6. En l’état de l’instruction, aucun des moyens soulevés par la commune de Pernes-les-Fontaines, ne paraît sérieux et de nature à justifier, outre l’annulation ou la réformation du jugement contesté, le rejet de la demande de première instance, accueillie par les premiers juges.
7. Il résulte de ce qui précède que les conclusions présentées par la commune de Pernes-les-Fontaines tendant à ce que la cour ordonne, en application des dispositions de l’article R. 811-15 du code de justice administrative, qu’il soit sursis à l’exécution du jugement du tribunal administratif de Nîmes du 13 mars 2025 doivent être rejetées.

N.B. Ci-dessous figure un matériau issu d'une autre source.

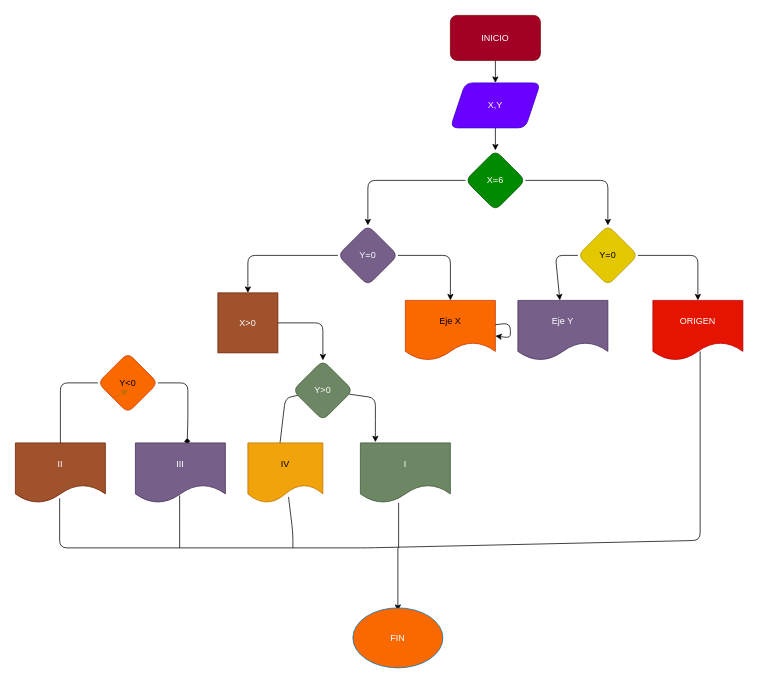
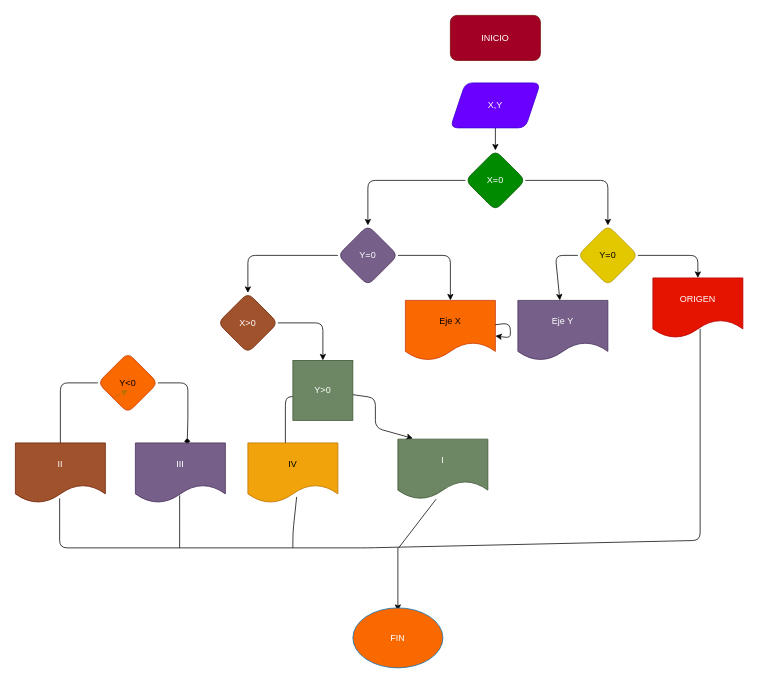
  <mxCell id="0" />
  <mxCell id="1" parent="0" />
- <mxCell id="2" value="" style="edgeStyle=none;html=1;" edge="1" parent="1" source="3" target="5"><mxGeometry relative="1" as="geometry" /></mxCell>
  <mxCell id="3" value="INICIO" style="rounded=1;whiteSpace=wrap;html=1;fillColor=#a20025;fontColor=#ffffff;strokeColor=#6F0000;" vertex="1" parent="1"><mxGeometry x="600" y="20" width="120" height="60" as="geometry" /></mxCell>
  <mxCell id="4" value="" style="edgeStyle=none;html=1;" edge="1" parent="1" source="5" target="8"><mxGeometry relative="1" as="geometry" /></mxCell>
  <mxCell id="5" value="X,Y" style="shape=parallelogram;perimeter=parallelogramPerimeter;whiteSpace=wrap;html=1;fixedSize=1;rounded=1;fillColor=#6a00ff;fontColor=#ffffff;strokeColor=#3700CC;" vertex="1" parent="1"><mxGeometry x="600" y="110" width="120" height="60" as="geometry" /></mxCell>
  <mxCell id="6" value="" style="edgeStyle=none;html=1;" edge="1" parent="1" source="8" target="11"><mxGeometry relative="1" as="geometry"><Array as="points"><mxPoint x="490" y="240" /></Array></mxGeometry></mxCell>
  <mxCell id="7" value="" style="edgeStyle=none;html=1;" edge="1" parent="1" source="8" target="19"><mxGeometry relative="1" as="geometry"><Array as="points"><mxPoint x="810" y="240" /></Array></mxGeometry></mxCell>
- <mxCell id="8" value="X=6" style="rhombus;whiteSpace=wrap;html=1;rounded=1;fillColor=#008a00;fontColor=#ffffff;strokeColor=#005700;" vertex="1" parent="1"><mxGeometry x="620" y="200" width="80" height="80" as="geometry" /></mxCell>
+ <mxCell id="8" value="X=0" style="rhombus;whiteSpace=wrap;html=1;rounded=1;fillColor=#008a00;fontColor=#ffffff;strokeColor=#005700;" vertex="1" parent="1"><mxGeometry x="620" y="200" width="80" height="80" as="geometry" /></mxCell>
  <mxCell id="9" value="" style="edgeStyle=none;html=1;" edge="1" parent="1" source="11" target="13"><mxGeometry relative="1" as="geometry"><Array as="points"><mxPoint x="330" y="340" /></Array></mxGeometry></mxCell>
  <mxCell id="10" value="" style="edgeStyle=none;html=1;" edge="1" parent="1" source="11" target="22"><mxGeometry relative="1" as="geometry"><Array as="points"><mxPoint x="600" y="340" /></Array></mxGeometry></mxCell>
  <mxCell id="11" value="Y=0" style="rhombus;whiteSpace=wrap;html=1;rounded=1;fillColor=#76608a;fontColor=#ffffff;strokeColor=#432D57;" vertex="1" parent="1"><mxGeometry x="450" y="300" width="80" height="80" as="geometry" /></mxCell>
  <mxCell id="12" value="" style="edgeStyle=none;html=1;" edge="1" parent="1" source="13" target="25"><mxGeometry relative="1" as="geometry"><Array as="points"><mxPoint x="430" y="430" /></Array></mxGeometry></mxCell>
- <mxCell id="13" value="X&amp;gt;0" style="whiteSpace=wrap;html=1;fillColor=#a0522d;fontColor=#ffffff;strokeColor=#6D1F00;rounded=0;" vertex="1" parent="1"><mxGeometry x="290" y="390" width="80" height="80" as="geometry" /></mxCell>
+ <mxCell id="13" value="X&amp;gt;0" style="rhombus;whiteSpace=wrap;html=1;rounded=1;fillColor=#a0522d;fontColor=#ffffff;strokeColor=#6D1F00;" vertex="1" parent="1"><mxGeometry x="290" y="390" width="80" height="80" as="geometry" /></mxCell>
  <mxCell id="14" value="" style="edgeStyle=none;html=1;entryX=0.575;entryY=0.025;entryDx=0;entryDy=0;entryPerimeter=0;endArrow=diamond;" edge="1" parent="1" source="16" target="26"><mxGeometry relative="1" as="geometry"><Array as="points"><mxPoint x="250" y="510" /><mxPoint x="250" y="530" /><mxPoint x="250" y="560" /></Array></mxGeometry></mxCell>
  <mxCell id="15" value="" style="edgeStyle=none;html=1;" edge="1" parent="1" source="16"><mxGeometry relative="1" as="geometry"><mxPoint x="80" y="600" as="targetPoint" /><Array as="points"><mxPoint x="80" y="510" /></Array></mxGeometry></mxCell>
  <mxCell id="16" value="Y&amp;lt;0" style="rhombus;whiteSpace=wrap;html=1;rounded=1;fillColor=#fa6800;fontColor=#000000;strokeColor=#C73500;" vertex="1" parent="1"><mxGeometry x="130" y="470" width="80" height="80" as="geometry" /></mxCell>
  <mxCell id="17" value="" style="edgeStyle=none;html=1;" edge="1" parent="1" source="19" target="20"><mxGeometry relative="1" as="geometry"><Array as="points"><mxPoint x="740" y="340" /></Array></mxGeometry></mxCell>
  <mxCell id="18" value="" style="edgeStyle=none;html=1;" edge="1" parent="1" source="19" target="21"><mxGeometry relative="1" as="geometry"><Array as="points"><mxPoint x="930" y="340" /></Array></mxGeometry></mxCell>
  <mxCell id="19" value="Y=0" style="rhombus;whiteSpace=wrap;html=1;rounded=1;fillColor=#e3c800;fontColor=#000000;strokeColor=#B09500;" vertex="1" parent="1"><mxGeometry x="770" y="300" width="80" height="80" as="geometry" /></mxCell>
  <mxCell id="20" value="Eje Y" style="shape=document;whiteSpace=wrap;html=1;boundedLbl=1;rounded=1;fillColor=#76608a;strokeColor=#432D57;fontColor=#ffffff;" vertex="1" parent="1"><mxGeometry x="690" y="400" width="120" height="80" as="geometry" /></mxCell>
- <mxCell id="21" value="ORIGEN" style="shape=document;whiteSpace=wrap;html=1;boundedLbl=1;rounded=1;fillColor=#e51400;strokeColor=#B20000;fontColor=#ffffff;" vertex="1" parent="1"><mxGeometry x="870" y="400" width="120" height="80" as="geometry" /></mxCell>
+ <mxCell id="21" value="ORIGEN" style="shape=document;whiteSpace=wrap;html=1;boundedLbl=1;rounded=1;fillColor=#e51400;strokeColor=#B20000;fontColor=#ffffff;" vertex="1" parent="1"><mxGeometry x="870" y="370" width="120" height="80" as="geometry" /></mxCell>
  <mxCell id="22" value="Eje X" style="shape=document;whiteSpace=wrap;html=1;boundedLbl=1;rounded=1;fillColor=#fa6800;strokeColor=#C73500;fontColor=#000000;" vertex="1" parent="1"><mxGeometry x="540" y="400" width="120" height="80" as="geometry" /></mxCell>
  <mxCell id="23" value="" style="edgeStyle=none;html=1;entryX=0.417;entryY=0.125;entryDx=0;entryDy=0;entryPerimeter=0;" edge="1" parent="1" source="25" target="28"><mxGeometry relative="1" as="geometry"><Array as="points"><mxPoint x="380" y="530" /></Array></mxGeometry></mxCell>
  <mxCell id="24" value="" style="edgeStyle=none;html=1;entryX=0.167;entryY=-0.012;entryDx=0;entryDy=0;entryPerimeter=0;" edge="1" parent="1" source="25" target="29"><mxGeometry relative="1" as="geometry"><Array as="points"><mxPoint x="500" y="530" /><mxPoint x="500" y="570" /></Array></mxGeometry></mxCell>
- <mxCell id="25" value="Y&amp;gt;0" style="rhombus;whiteSpace=wrap;html=1;rounded=1;fillColor=#6d8764;fontColor=#ffffff;strokeColor=#3A5431;" vertex="1" parent="1"><mxGeometry x="390" y="480" width="80" height="80" as="geometry" /></mxCell>
+ <mxCell id="25" value="Y&amp;gt;0" style="whiteSpace=wrap;html=1;fillColor=#6d8764;fontColor=#ffffff;strokeColor=#3A5431;rounded=0;" vertex="1" parent="1"><mxGeometry x="390" y="480" width="80" height="80" as="geometry" /></mxCell>
  <mxCell id="26" value="III" style="shape=document;whiteSpace=wrap;html=1;boundedLbl=1;rounded=1;fillColor=#76608a;strokeColor=#432D57;fontColor=#ffffff;" vertex="1" parent="1"><mxGeometry x="180" y="590" width="120" height="80" as="geometry" /></mxCell>
  <mxCell id="27" value="II" style="shape=document;whiteSpace=wrap;html=1;boundedLbl=1;rounded=1;fillColor=#a0522d;fontColor=#ffffff;strokeColor=#6D1F00;" vertex="1" parent="1"><mxGeometry x="20" y="590" width="120" height="80" as="geometry" /></mxCell>
- <mxCell id="28" value="IV" style="shape=document;whiteSpace=wrap;html=1;boundedLbl=1;rounded=1;fillColor=#f0a30a;strokeColor=#BD7000;fontColor=#000000;" vertex="1" parent="1"><mxGeometry x="330" y="590" width="100" height="80" as="geometry" /></mxCell>
- <mxCell id="29" value="I" style="shape=document;whiteSpace=wrap;html=1;boundedLbl=1;rounded=1;fillColor=#6d8764;strokeColor=#3A5431;fontColor=#ffffff;" vertex="1" parent="1"><mxGeometry x="480" y="590" width="120" height="80" as="geometry" /></mxCell>
+ <mxCell id="28" value="IV" style="shape=document;whiteSpace=wrap;html=1;boundedLbl=1;rounded=1;fillColor=#f0a30a;strokeColor=#BD7000;fontColor=#000000;" vertex="1" parent="1"><mxGeometry x="330" y="590" width="120" height="80" as="geometry" /></mxCell>
+ <mxCell id="29" value="I" style="shape=document;whiteSpace=wrap;html=1;boundedLbl=1;rounded=1;fillColor=#6d8764;strokeColor=#3A5431;fontColor=#ffffff;" vertex="1" parent="1"><mxGeometry x="530" y="585" width="120" height="80" as="geometry" /></mxCell>
  <mxCell id="30" value="" style="endArrow=none;html=1;exitX=0.492;exitY=0.925;exitDx=0;exitDy=0;exitPerimeter=0;entryX=0.525;entryY=0.85;entryDx=0;entryDy=0;entryPerimeter=0;" edge="1" parent="1" source="27" target="21"><mxGeometry width="50" height="50" relative="1" as="geometry"><mxPoint x="500" y="430" as="sourcePoint" /><mxPoint x="680" y="730" as="targetPoint" /><Array as="points"><mxPoint x="79" y="730" /><mxPoint x="490" y="730" /><mxPoint x="933" y="720" /></Array></mxGeometry></mxCell>
  <mxCell id="31" value="" style="endArrow=none;html=1;entryX=0.492;entryY=0.875;entryDx=0;entryDy=0;entryPerimeter=0;" edge="1" parent="1" target="26"><mxGeometry width="50" height="50" relative="1" as="geometry"><mxPoint x="239" y="730" as="sourcePoint" /><mxPoint x="550" y="380" as="targetPoint" /></mxGeometry></mxCell>
  <mxCell id="32" value="" style="endArrow=none;html=1;entryX=0.542;entryY=0.9;entryDx=0;entryDy=0;entryPerimeter=0;" edge="1" parent="1" target="28"><mxGeometry width="50" height="50" relative="1" as="geometry"><mxPoint x="390" y="730" as="sourcePoint" /><mxPoint x="550" y="380" as="targetPoint" /><Array as="points"><mxPoint x="390" y="710" /></Array></mxGeometry></mxCell>
  <mxCell id="33" style="edgeStyle=none;html=1;" edge="1" parent="1" source="22" target="22"><mxGeometry relative="1" as="geometry" /></mxCell>
  <mxCell id="34" value="" style="endArrow=none;html=1;entryX=0.425;entryY=1;entryDx=0;entryDy=0;entryPerimeter=0;" edge="1" parent="1" target="29"><mxGeometry width="50" height="50" relative="1" as="geometry"><mxPoint x="531" y="730" as="sourcePoint" /><mxPoint x="550" y="380" as="targetPoint" /></mxGeometry></mxCell>
  <mxCell id="35" value="" style="endArrow=classic;html=1;" edge="1" parent="1"><mxGeometry width="50" height="50" relative="1" as="geometry"><mxPoint x="530" y="730" as="sourcePoint" /><mxPoint x="530" y="814" as="targetPoint" /></mxGeometry></mxCell>
  <mxCell id="36" value="FIN" style="ellipse;whiteSpace=wrap;html=1;fillColor=#fa6800;fontColor=#ffffff;strokeColor=#006EAF;" vertex="1" parent="1"><mxGeometry x="470" y="810" width="120" height="80" as="geometry" /></mxCell>
  <mxCell id="37" style="edgeStyle=none;html=1;exitX=0;exitY=1;exitDx=0;exitDy=0;entryX=0.5;entryY=0.625;entryDx=0;entryDy=0;entryPerimeter=0;fillColor=#f0a30a;strokeColor=#BD7000;" edge="1" parent="1" source="16" target="16"><mxGeometry relative="1" as="geometry" /></mxCell>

8. Compte tenu de l’absence de moyens sérieux d’annulation, les conclusions que la commune de Pernes-les-Fontaines présente au titre de l’article R. 811-17 du code de justice administrative ne peuvent qu’également être rejetées, sans qu’il soit besoin de se prononcer sur l’existence de conséquences difficilement réparables en lien avec l’exécution du jugement de première instance.

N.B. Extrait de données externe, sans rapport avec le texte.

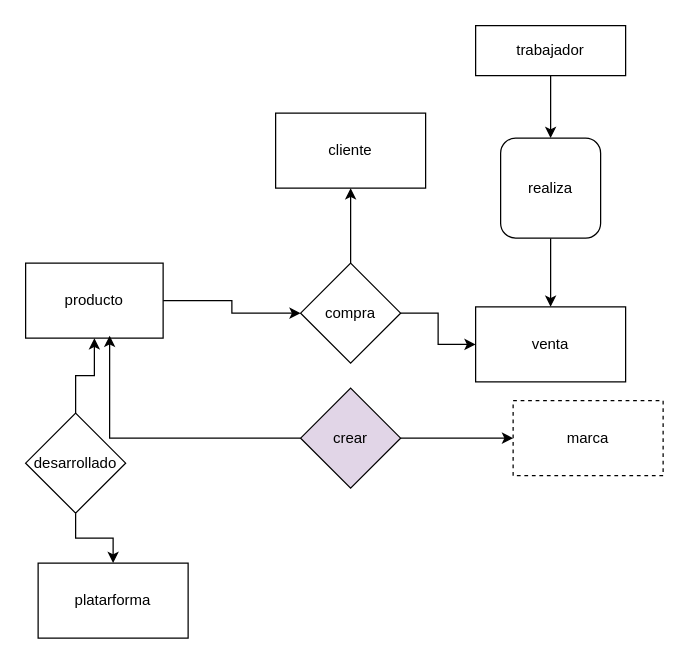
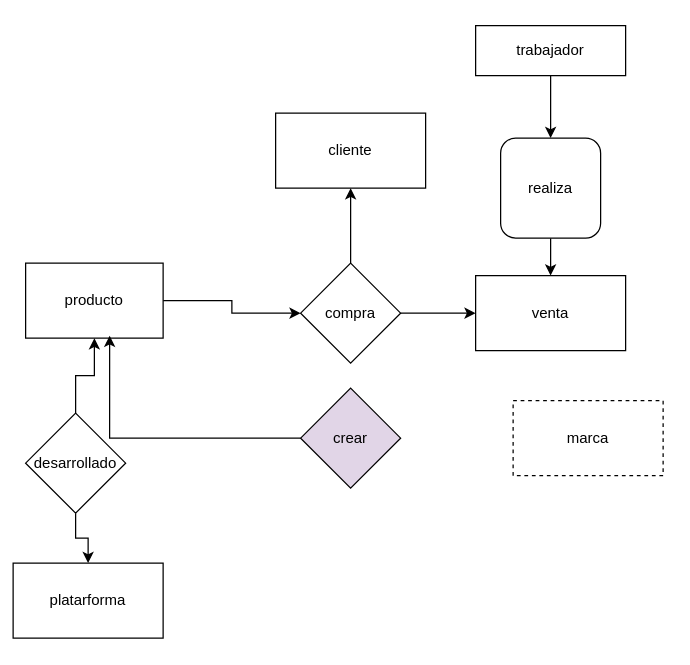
  <mxCell id="0" />
  <mxCell id="1" parent="0" />
  <mxCell id="2" style="edgeStyle=orthogonalEdgeStyle;rounded=0;orthogonalLoop=1;jettySize=auto;html=1;entryX=0.5;entryY=0;entryDx=0;entryDy=0;" edge="1" parent="1" source="3" target="14"><mxGeometry relative="1" as="geometry" /></mxCell>
  <mxCell id="3" value="trabajador" style="rounded=0;whiteSpace=wrap;html=1;" vertex="1" parent="1"><mxGeometry x="380" y="20" width="120" height="40" as="geometry" /></mxCell>
  <mxCell id="4" value="cliente" style="rounded=0;whiteSpace=wrap;html=1;" vertex="1" parent="1"><mxGeometry x="220" y="90" width="120" height="60" as="geometry" /></mxCell>
  <mxCell id="5" style="edgeStyle=orthogonalEdgeStyle;rounded=0;orthogonalLoop=1;jettySize=auto;html=1;entryX=0;entryY=0.5;entryDx=0;entryDy=0;" edge="1" parent="1" source="6" target="12"><mxGeometry relative="1" as="geometry" /></mxCell>
  <mxCell id="6" value="producto" style="rounded=0;whiteSpace=wrap;html=1;" vertex="1" parent="1"><mxGeometry x="20" y="210" width="110" height="60" as="geometry" /></mxCell>
- <mxCell id="7" value="venta" style="rounded=0;whiteSpace=wrap;html=1;" vertex="1" parent="1"><mxGeometry x="380" y="245" width="120" height="60" as="geometry" /></mxCell>
- <mxCell id="8" value="platarforma" style="rounded=0;whiteSpace=wrap;html=1;" vertex="1" parent="1"><mxGeometry x="30" y="450" width="120" height="60" as="geometry" /></mxCell>
+ <mxCell id="7" value="venta" style="rounded=0;whiteSpace=wrap;html=1;" vertex="1" parent="1"><mxGeometry x="380" y="220" width="120" height="60" as="geometry" /></mxCell>
+ <mxCell id="8" value="platarforma" style="rounded=0;whiteSpace=wrap;html=1;" vertex="1" parent="1"><mxGeometry x="10" y="450" width="120" height="60" as="geometry" /></mxCell>
  <mxCell id="9" value="marca" style="rounded=0;whiteSpace=wrap;html=1;dashed=1;" vertex="1" parent="1"><mxGeometry x="410" y="320" width="120" height="60" as="geometry" /></mxCell>
  <mxCell id="10" style="edgeStyle=orthogonalEdgeStyle;rounded=0;orthogonalLoop=1;jettySize=auto;html=1;entryX=0;entryY=0.5;entryDx=0;entryDy=0;" edge="1" parent="1" source="12" target="7"><mxGeometry relative="1" as="geometry" /></mxCell>
  <mxCell id="11" style="edgeStyle=orthogonalEdgeStyle;rounded=0;orthogonalLoop=1;jettySize=auto;html=1;entryX=0.5;entryY=1;entryDx=0;entryDy=0;" edge="1" parent="1" source="12" target="4"><mxGeometry relative="1" as="geometry" /></mxCell>
  <mxCell id="12" value="compra" style="rhombus;whiteSpace=wrap;html=1;" vertex="1" parent="1"><mxGeometry x="240" y="210" width="80" height="80" as="geometry" /></mxCell>
  <mxCell id="13" style="edgeStyle=orthogonalEdgeStyle;rounded=0;orthogonalLoop=1;jettySize=auto;html=1;" edge="1" parent="1" source="14" target="7"><mxGeometry relative="1" as="geometry" /></mxCell>
  <mxCell id="14" value="realiza" style="whiteSpace=wrap;html=1;rounded=1;" vertex="1" parent="1"><mxGeometry x="400" y="110" width="80" height="80" as="geometry" /></mxCell>
  <mxCell id="15" style="edgeStyle=orthogonalEdgeStyle;rounded=0;orthogonalLoop=1;jettySize=auto;html=1;entryX=0.5;entryY=1;entryDx=0;entryDy=0;" edge="1" parent="1" source="17" target="6"><mxGeometry relative="1" as="geometry" /></mxCell>
  <mxCell id="16" style="edgeStyle=orthogonalEdgeStyle;rounded=0;orthogonalLoop=1;jettySize=auto;html=1;" edge="1" parent="1" source="17" target="8"><mxGeometry relative="1" as="geometry" /></mxCell>
  <mxCell id="17" value="desarrollado" style="rhombus;whiteSpace=wrap;html=1;" vertex="1" parent="1"><mxGeometry x="20" y="330" width="80" height="80" as="geometry" /></mxCell>
- <mxCell id="18" value="" style="edgeStyle=orthogonalEdgeStyle;rounded=0;orthogonalLoop=1;jettySize=auto;html=1;" edge="1" parent="1" source="19" target="9"><mxGeometry relative="1" as="geometry" /></mxCell>
  <mxCell id="19" value="crear" style="rhombus;whiteSpace=wrap;html=1;fillColor=#e1d5e7;" vertex="1" parent="1"><mxGeometry x="240" y="310" width="80" height="80" as="geometry" /></mxCell>
  <mxCell id="20" style="edgeStyle=orthogonalEdgeStyle;rounded=0;orthogonalLoop=1;jettySize=auto;html=1;entryX=0.611;entryY=0.967;entryDx=0;entryDy=0;entryPerimeter=0;" edge="1" parent="1" source="19" target="6"><mxGeometry relative="1" as="geometry" /></mxCell>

9. Il résulte de ce qui précède que la requête présentée par la commune de Pernes-les-Fontaines doit être rejetée par application des dispositions précédemment citées de l’article R. 222-1 du code de justice administrative.
Sur les frais liés au litige :
10. D’une part, les dispositions de l’article L. 761-1 du code de justice administrative font obstacle ce que soit mise à la charge de M. A…, qui n’est pas, dans la présente instance, la partie perdante, une somme quelconque au titre des frais exposés par la commune de Pernes-les-Fontaines et non dans les dépens. D’autre part, Il n’y a pas lieu, dans les circonstances de l’espèce, de mettre à la charge de la commune de Pernes-les-Fontaines à verser à M. A… sur le même fondement.
ORDONNE :
Article 1er : La requête n°25TL00607 de la commune de Pernes-les-Fontaines est rejetée.

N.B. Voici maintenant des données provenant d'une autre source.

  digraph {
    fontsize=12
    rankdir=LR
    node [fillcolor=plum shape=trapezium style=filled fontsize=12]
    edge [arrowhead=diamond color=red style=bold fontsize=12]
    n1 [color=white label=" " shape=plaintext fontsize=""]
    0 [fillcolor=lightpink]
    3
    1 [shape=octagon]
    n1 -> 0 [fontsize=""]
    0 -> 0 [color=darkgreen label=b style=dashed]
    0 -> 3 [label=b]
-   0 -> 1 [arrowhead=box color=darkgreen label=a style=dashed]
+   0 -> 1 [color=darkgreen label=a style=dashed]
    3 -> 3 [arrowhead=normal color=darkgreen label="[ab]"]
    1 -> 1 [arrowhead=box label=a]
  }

Article 2 : Les conclusions présentées par M. A… en application de l’article L. 761-1 du code de justice administrative sont rejetées.
Article 3 : La présente ordonnance sera notifiée à la commune de Pernes-les-Fontaines et à M. B… A….
Fait à Toulouse, le 20 janvier 2026.
La présidente-assesseure de la 2ème chambre,
D. D…
La République mande et ordonne au préfet de Vaucluse, et à tous commissaires de justice à ce requis, en ce qui concerne les voies de droit commun contre les parties privées, de pourvoir à l’exécution de la présente ordonnance.